Preacher: Season 4 — a review


I’ve come to praise Preacher, not to bury it.

However, the series is over. Season 4 was its last and we all knew that going into it. The story was allowed to play out to its unnatural conclusion. The final season seemed consistent with the previous three, for good or ill.

It’s been a while since I read the Garth Ennis & Steve Dillon comic book series that this AMC show was based upon. Full disclosure: I just pulled the final volume to remind myself how the graphic novel ended and to compare it to the television series. It turns out that the ending of the comic book story felt anticlimactic to me. So did the ending to the television series. I could say something profound about the journey being more important than the destination, because each medium offered a lot of fun scenes along the way to its conclusion. But, the feeling I’m left with after finishing this final season is mild disappointment.

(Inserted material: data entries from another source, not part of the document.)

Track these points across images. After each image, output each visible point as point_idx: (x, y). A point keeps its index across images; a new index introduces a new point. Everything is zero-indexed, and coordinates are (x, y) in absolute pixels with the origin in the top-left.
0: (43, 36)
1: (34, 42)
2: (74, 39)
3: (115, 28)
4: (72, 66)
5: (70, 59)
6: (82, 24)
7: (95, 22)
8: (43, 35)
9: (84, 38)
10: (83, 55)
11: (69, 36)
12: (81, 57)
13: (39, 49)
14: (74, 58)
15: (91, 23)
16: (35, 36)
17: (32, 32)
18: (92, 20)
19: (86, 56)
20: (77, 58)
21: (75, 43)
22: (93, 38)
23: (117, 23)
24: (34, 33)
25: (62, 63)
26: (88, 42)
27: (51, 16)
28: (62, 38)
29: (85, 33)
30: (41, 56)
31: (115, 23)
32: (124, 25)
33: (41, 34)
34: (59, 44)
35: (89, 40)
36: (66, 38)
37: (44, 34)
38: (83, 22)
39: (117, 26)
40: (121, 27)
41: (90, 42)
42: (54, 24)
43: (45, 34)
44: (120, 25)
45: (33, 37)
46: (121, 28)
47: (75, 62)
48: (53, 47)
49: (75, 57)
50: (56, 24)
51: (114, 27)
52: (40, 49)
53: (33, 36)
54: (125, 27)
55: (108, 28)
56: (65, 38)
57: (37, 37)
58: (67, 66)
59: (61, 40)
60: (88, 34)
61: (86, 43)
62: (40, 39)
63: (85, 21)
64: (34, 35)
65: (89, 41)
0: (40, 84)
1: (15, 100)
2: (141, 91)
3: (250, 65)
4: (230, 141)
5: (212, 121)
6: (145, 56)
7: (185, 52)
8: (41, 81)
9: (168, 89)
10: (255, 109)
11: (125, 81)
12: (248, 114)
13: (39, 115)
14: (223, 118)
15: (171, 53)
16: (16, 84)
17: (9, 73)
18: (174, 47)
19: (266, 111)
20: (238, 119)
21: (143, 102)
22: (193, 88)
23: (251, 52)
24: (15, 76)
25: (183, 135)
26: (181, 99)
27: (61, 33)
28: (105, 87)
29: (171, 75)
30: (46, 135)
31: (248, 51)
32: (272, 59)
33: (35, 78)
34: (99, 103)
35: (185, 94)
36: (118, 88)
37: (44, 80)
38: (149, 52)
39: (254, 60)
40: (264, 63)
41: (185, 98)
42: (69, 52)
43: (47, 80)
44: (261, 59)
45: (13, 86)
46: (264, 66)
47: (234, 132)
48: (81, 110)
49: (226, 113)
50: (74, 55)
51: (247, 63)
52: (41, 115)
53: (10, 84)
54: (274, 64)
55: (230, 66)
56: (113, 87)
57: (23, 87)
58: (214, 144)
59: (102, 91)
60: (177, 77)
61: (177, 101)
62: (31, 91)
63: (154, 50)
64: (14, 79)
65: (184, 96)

That’s it. Mild disappointment. Not anger or overall dissatisfaction. Or the feeling that I wasted hours of precious time watching the series. The things I’ve liked about the series since the beginning were still on display during this frenetic run to the finale. The things I liked about it—-its irreverence, dark humor and gory violence—were part of the reason the series didn’t attract a larger audience. Plus, some people were put off by a story about a preacher whose main goal in life is to find God and kill him.

I’ve mentioned before that I seem to be consuming a lot of religious-themed fantasy lately. Supernatural naturally progressed to angels after focusing on demons for a couple of seasons, and eventually God himself was revealed to be hack writer Chuck Shurley. Lucifer, of course, focused on everyone’s favorite fallen angel. I finally got around to reading Good Omens by Neil Gaiman & Terry Prachett, a rollicking tale about the Apocalypse. The Good Place is largely about a nondenominational Heaven and Hell. I’m sure there are others I’m skipping over here, but then there’s Preacher.

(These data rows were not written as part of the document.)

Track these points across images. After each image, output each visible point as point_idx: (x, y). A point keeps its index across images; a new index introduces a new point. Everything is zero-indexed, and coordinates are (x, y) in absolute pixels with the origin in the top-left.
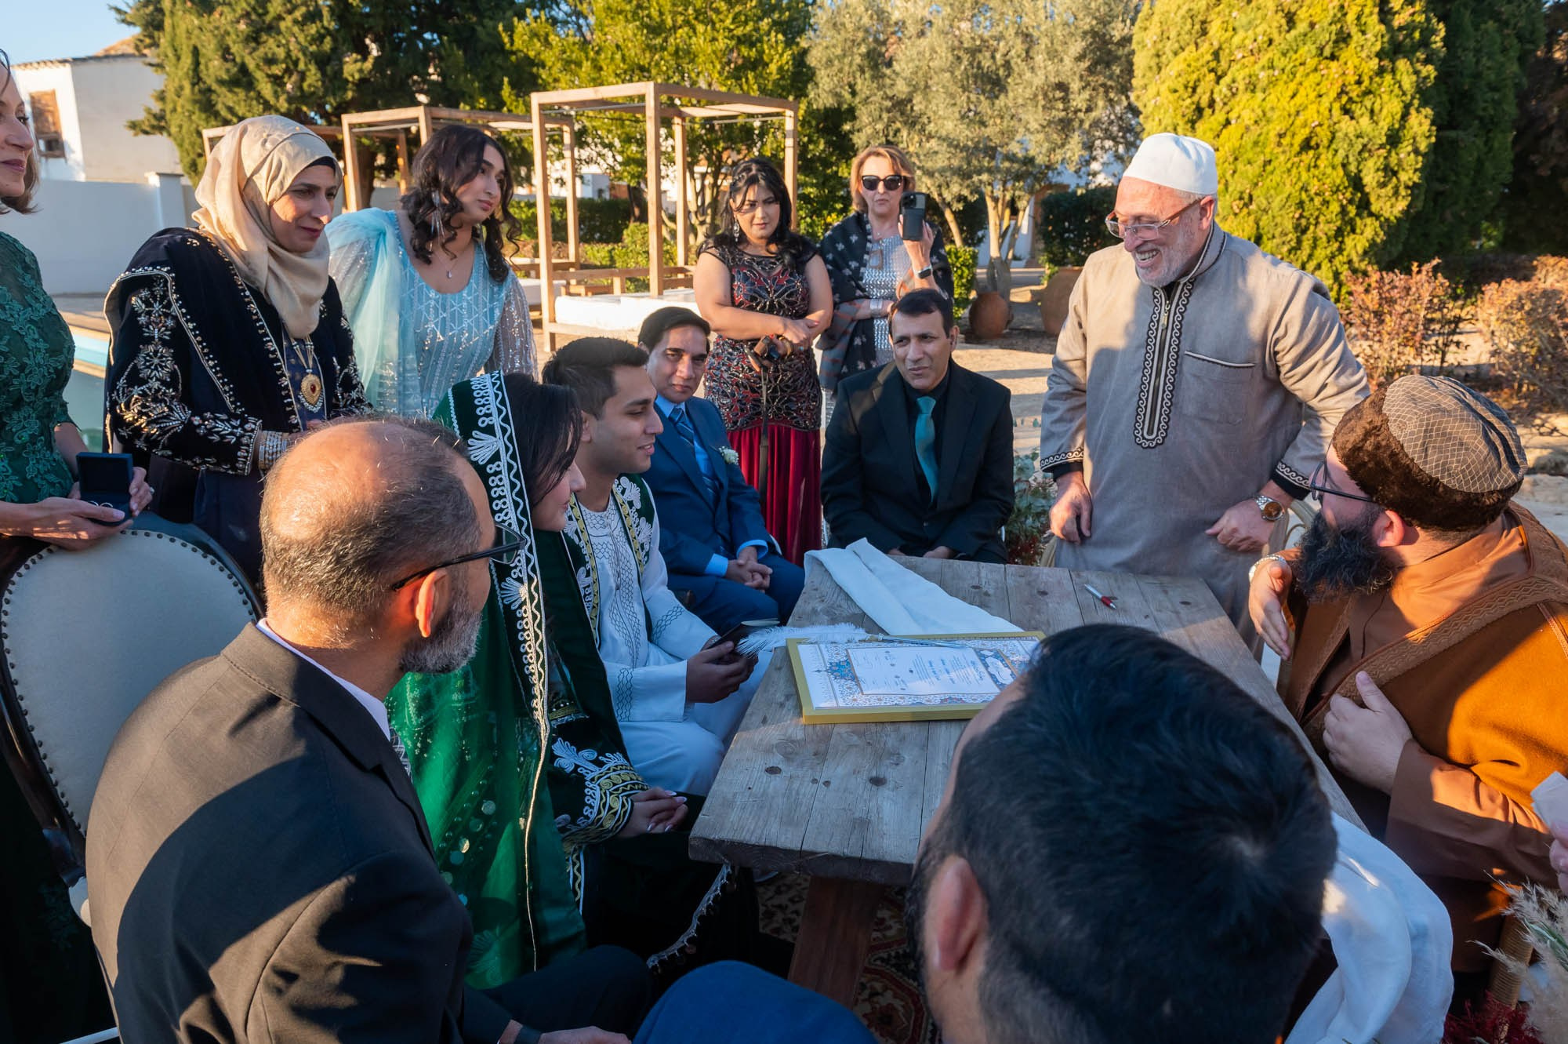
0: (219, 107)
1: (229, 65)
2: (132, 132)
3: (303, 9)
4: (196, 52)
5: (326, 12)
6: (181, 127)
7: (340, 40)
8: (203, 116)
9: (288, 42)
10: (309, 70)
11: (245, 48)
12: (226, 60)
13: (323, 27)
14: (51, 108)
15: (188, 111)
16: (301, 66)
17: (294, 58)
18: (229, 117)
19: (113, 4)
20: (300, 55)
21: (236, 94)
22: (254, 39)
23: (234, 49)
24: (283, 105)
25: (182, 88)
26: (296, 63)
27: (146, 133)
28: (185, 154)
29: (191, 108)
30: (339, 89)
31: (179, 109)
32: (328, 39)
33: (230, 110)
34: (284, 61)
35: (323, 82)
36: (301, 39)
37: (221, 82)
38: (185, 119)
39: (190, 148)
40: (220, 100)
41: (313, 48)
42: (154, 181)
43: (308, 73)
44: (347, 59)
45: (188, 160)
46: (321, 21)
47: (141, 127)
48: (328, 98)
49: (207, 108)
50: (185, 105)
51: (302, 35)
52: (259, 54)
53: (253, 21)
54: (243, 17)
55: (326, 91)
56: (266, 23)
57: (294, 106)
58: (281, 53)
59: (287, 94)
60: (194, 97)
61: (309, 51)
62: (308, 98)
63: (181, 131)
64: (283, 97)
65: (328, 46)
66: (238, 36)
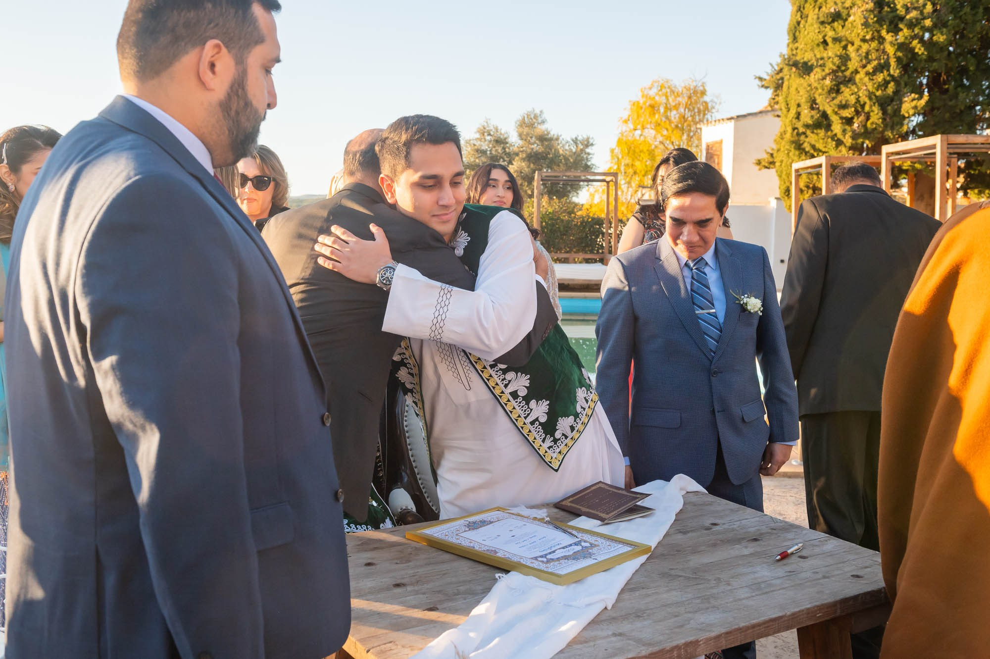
0: (805, 145)
1: (814, 113)
2: (758, 167)
3: (875, 63)
4: (799, 105)
5: (893, 62)
6: (782, 162)
7: (903, 84)
8: (797, 153)
9: (859, 89)
10: (872, 111)
11: (826, 98)
12: (812, 108)
13: (889, 75)
14: (718, 153)
15: (787, 150)
16: (867, 108)
18: (812, 151)
19: (758, 75)
20: (867, 100)
21: (817, 134)
22: (836, 90)
23: (819, 100)
24: (848, 141)
25: (785, 132)
26: (863, 106)
27: (766, 167)
28: (783, 183)
29: (788, 147)
30: (898, 124)
31: (782, 149)
32: (892, 84)
33: (813, 147)
34: (854, 106)
35: (884, 119)
36: (870, 88)
37: (807, 126)
38: (785, 156)
39: (786, 178)
40: (807, 140)
41: (879, 93)
42: (773, 203)
43: (872, 114)
44: (906, 99)
45: (784, 187)
46: (888, 70)
47: (763, 163)
48: (886, 133)
49: (799, 147)
50: (785, 145)
51: (871, 84)
52: (837, 102)
53: (837, 77)
54: (829, 74)
55: (886, 126)
56: (845, 77)
57: (860, 140)
58: (852, 100)
59: (853, 131)
60: (793, 139)
61: (875, 95)
62: (870, 133)
63: (781, 165)
64: (850, 134)
65: (891, 90)
66: (823, 90)
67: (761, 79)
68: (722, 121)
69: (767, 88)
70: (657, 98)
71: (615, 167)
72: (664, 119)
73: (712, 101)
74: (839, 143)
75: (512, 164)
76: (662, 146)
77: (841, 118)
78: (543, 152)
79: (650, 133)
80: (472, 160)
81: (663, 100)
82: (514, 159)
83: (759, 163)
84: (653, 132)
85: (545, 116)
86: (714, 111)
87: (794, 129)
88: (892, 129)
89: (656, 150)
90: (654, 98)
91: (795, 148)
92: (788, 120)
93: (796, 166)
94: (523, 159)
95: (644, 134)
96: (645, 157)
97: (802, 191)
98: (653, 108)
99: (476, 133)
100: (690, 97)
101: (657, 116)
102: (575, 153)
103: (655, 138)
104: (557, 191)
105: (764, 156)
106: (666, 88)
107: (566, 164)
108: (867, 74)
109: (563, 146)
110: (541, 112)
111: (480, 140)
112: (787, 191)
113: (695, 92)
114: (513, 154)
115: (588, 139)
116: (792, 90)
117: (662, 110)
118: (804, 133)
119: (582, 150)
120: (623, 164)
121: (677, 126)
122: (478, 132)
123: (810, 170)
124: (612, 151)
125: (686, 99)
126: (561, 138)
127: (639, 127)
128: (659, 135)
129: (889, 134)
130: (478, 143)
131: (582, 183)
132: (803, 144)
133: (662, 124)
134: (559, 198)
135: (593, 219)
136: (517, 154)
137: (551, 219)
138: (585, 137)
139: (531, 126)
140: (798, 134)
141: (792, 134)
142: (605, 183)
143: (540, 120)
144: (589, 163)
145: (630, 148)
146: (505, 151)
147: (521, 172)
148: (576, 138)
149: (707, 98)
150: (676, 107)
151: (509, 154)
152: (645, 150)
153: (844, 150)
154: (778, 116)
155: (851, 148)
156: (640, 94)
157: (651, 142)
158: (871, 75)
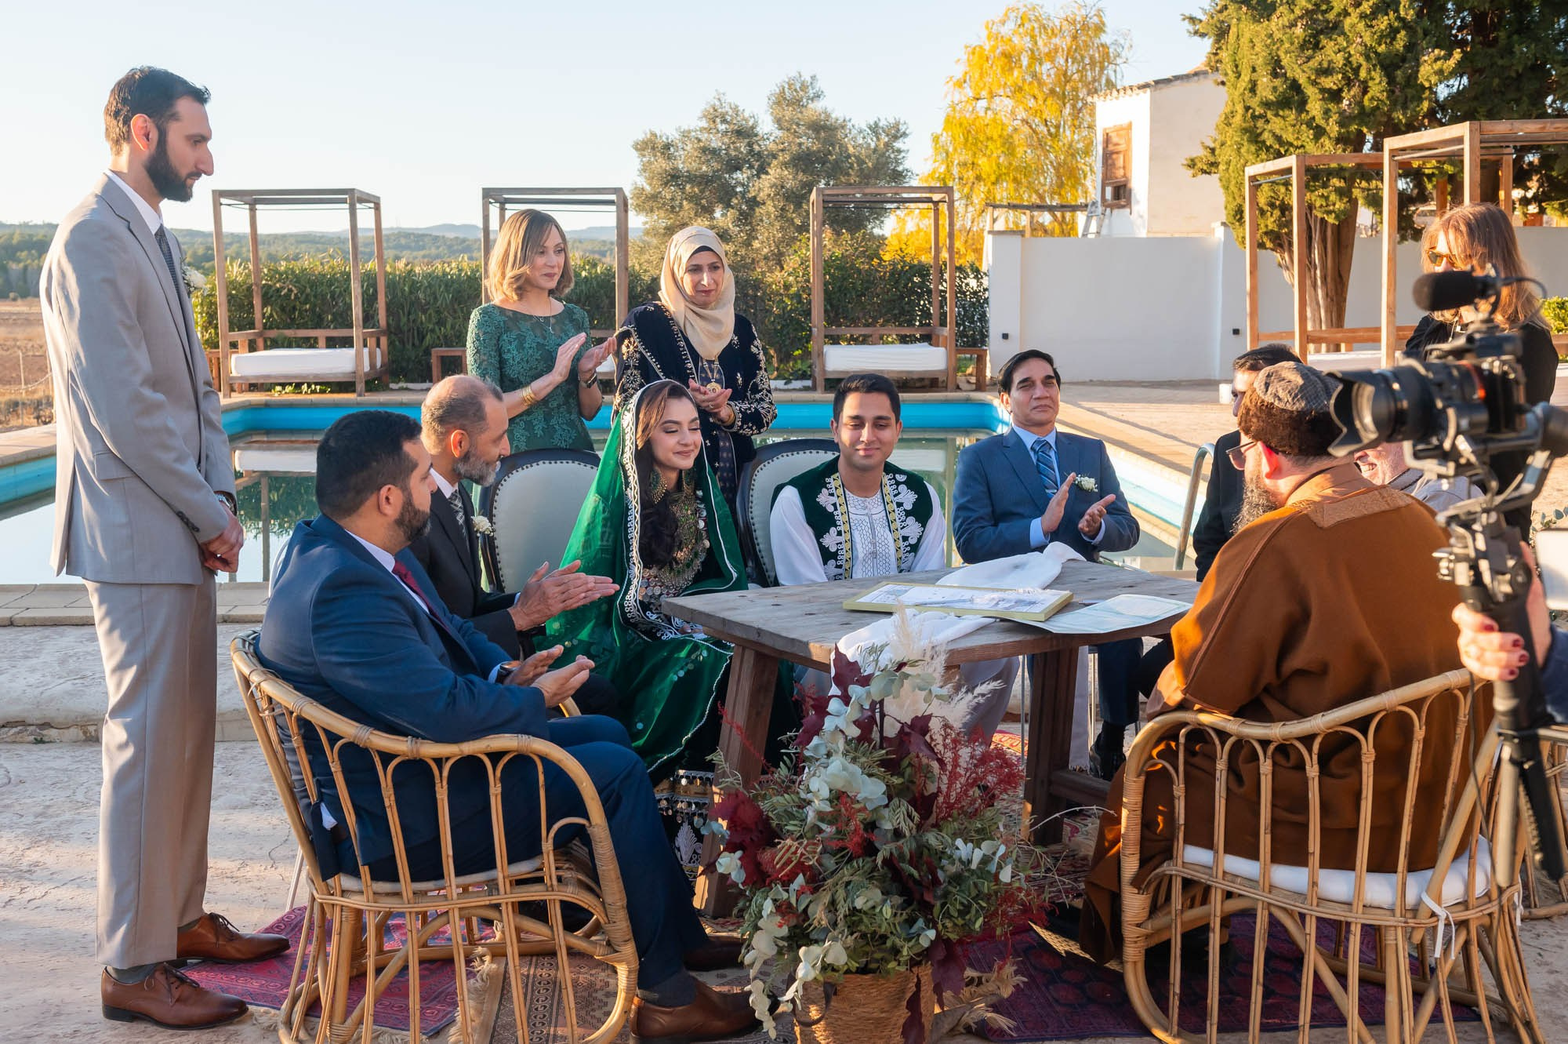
0: (1266, 135)
1: (1278, 82)
2: (1191, 172)
4: (1254, 70)
6: (1228, 163)
7: (1420, 31)
8: (1253, 148)
9: (1349, 42)
10: (1372, 79)
11: (1298, 57)
12: (1275, 75)
13: (1399, 18)
14: (1121, 148)
15: (1237, 143)
16: (1363, 74)
17: (1355, 65)
18: (1277, 146)
19: (1187, 15)
20: (1362, 60)
21: (1283, 117)
22: (1312, 44)
23: (1285, 61)
24: (1333, 129)
25: (1233, 114)
26: (1356, 71)
27: (1204, 172)
28: (1231, 199)
29: (1238, 139)
30: (1413, 99)
31: (1229, 142)
32: (1403, 33)
33: (1279, 139)
34: (1343, 70)
35: (1391, 92)
36: (1367, 39)
37: (1267, 104)
38: (1234, 154)
39: (1236, 191)
40: (1269, 127)
41: (1382, 49)
42: (1219, 233)
43: (1370, 83)
44: (1426, 58)
45: (1233, 206)
46: (1397, 11)
47: (1199, 165)
48: (1395, 115)
49: (1255, 137)
50: (1233, 136)
51: (1368, 33)
52: (1313, 64)
53: (1315, 21)
54: (1301, 17)
55: (1394, 104)
56: (1328, 22)
57: (1354, 128)
58: (1339, 60)
59: (1341, 113)
60: (1244, 125)
61: (1376, 53)
62: (1369, 115)
63: (1227, 169)
64: (1335, 117)
65: (1402, 44)
66: (1292, 44)
67: (1192, 20)
68: (1129, 91)
69: (1203, 35)
70: (1016, 40)
71: (943, 169)
72: (1029, 79)
73: (1115, 43)
74: (1319, 132)
75: (767, 173)
76: (1026, 129)
77: (1323, 90)
78: (819, 151)
79: (1004, 104)
80: (695, 165)
81: (1027, 43)
82: (769, 164)
83: (1192, 164)
84: (1009, 103)
85: (820, 85)
86: (1119, 61)
87: (1247, 108)
88: (1405, 107)
89: (1016, 136)
90: (1010, 40)
91: (1250, 141)
92: (1237, 93)
93: (1251, 170)
94: (785, 165)
95: (993, 106)
96: (996, 149)
97: (1262, 212)
98: (1009, 59)
99: (700, 118)
100: (1075, 38)
101: (1016, 73)
102: (875, 150)
103: (1013, 113)
104: (846, 219)
105: (1200, 153)
106: (1034, 23)
107: (861, 170)
108: (1363, 16)
109: (854, 139)
110: (813, 78)
111: (709, 130)
112: (1239, 212)
113: (1085, 26)
114: (768, 156)
115: (896, 126)
116: (1244, 41)
117: (1025, 62)
118: (1261, 116)
119: (887, 145)
120: (956, 162)
121: (1052, 92)
122: (705, 116)
123: (1275, 178)
124: (936, 139)
125: (1069, 39)
126: (849, 125)
127: (984, 93)
128: (1021, 108)
129: (1399, 116)
130: (704, 136)
131: (888, 206)
132: (1261, 134)
133: (1026, 87)
134: (852, 231)
135: (912, 267)
136: (775, 156)
137: (838, 268)
138: (892, 121)
139: (796, 103)
140: (1254, 117)
141: (1244, 116)
142: (931, 205)
143: (811, 93)
144: (900, 168)
145: (969, 132)
146: (752, 150)
147: (783, 187)
148: (876, 124)
149: (1105, 38)
150: (1051, 56)
151: (759, 155)
152: (995, 137)
153: (1328, 144)
154: (1223, 83)
155: (1340, 140)
156: (984, 33)
157: (1006, 121)
158: (1369, 18)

There’s a reason this type of fantasy appeals to a certain segment of the population, of which I guess I am a part. Creating fiction out of mythological figures such as Thor and Odin, or the Greek or Roman pantheons, is somehow more acceptable to mainstream audiences than doing the same with Judeo-Christian beliefs. So, stories that feature God or Jesus as fictional characters, such as this series, are a little like whispering dirty jokes to each other in the church pew. It’s naughty. Maybe taboo in some quarters.

Even some self-professed Christians, such as myself, get a delicious thrill from it. It’s fun. It’s fiction. In a made-up story it’s okay to throw vampires into the mix as well, or have Hitler and Jesus hashing out the details of Armageddon. Why not? I don’t think anyone who’s watched this series will leave it thinking any of it actually happened. In the real world, I mean. Their firmly-held beliefs should not be threatened by this bizarre work of dark fantasy fiction.

This blasphemous tone has been a part of the series since the beginning, and I still believe it was a bold move for Seth Rogen, Evan Goldberg and Sam Caitlin to carry that tone over from the Ennis/Dillon work intact. While I appreciate that this interpretation of the source material allowed those familiar with the story to still be occasionally surprised, it felt like the first three seasons may have been a bit too leisurely. This final season tries to cram a lot more of the comic-book story into the series than can comfortably fit. I realize that they knew the finale was coming and they had to wrap up the myriad story lines in only ten episodes. This doesn’t change my opinion that a more faithful adaptation may have been a better series. In the end.

I stand by my love of the casting choices on this show. Sure, I pictured Jesse Custer as a taller man than Dominic Cooper, but the actor manages to project an aura of violent self-confidence that may have been too difficult for a lesser actor to pull off. Ruth Negga is not the Caucasian blonde that Tulip was in the comic book, but she’s perfect in the role. As is Joseph Gilgun as the vampire Cassidy. These three are the characters we want to spend the most time with. But, a protagonist is only as good as their antagonist, and this series offers plenty, in the form of Herr Starr (Pip Torrens), the Saint of Killers (the ubiquitous Graham McTavish), Hitler (Noah Taylor), and even God Himself (Mark Harelick). Other characters inhabit that in-between realm between the two extremes, such as Jesus (Tyson Ritter) and Eugene “Arseface” Root (Ian Coletti), and even the terrific Featherstone (Julie Ann Emery).

This is a large cast, and all of the actors give excellent performances, as if none of them think the premise and events are absurd or cartoonish. Because of the hurried nature of this final season, the events seem a little less grounded in reality. Which I realize, even as I type this, sounds as absurd as anything that happens on the show itself.

Part of my mild disappointment with this season may be because the series is over, I’ll admit. I thought it was fun, and mostly true to the feeling of the source material even if it took a few liberties. I still recommend Preacher for adults who appreciate darker humor and over-the-top violent action. It’s not for everyone.

Firewater’s It’s-the-End-of-the-World-Again Report Card: B


An anticlimactic conclusion to a refreshingly original television series.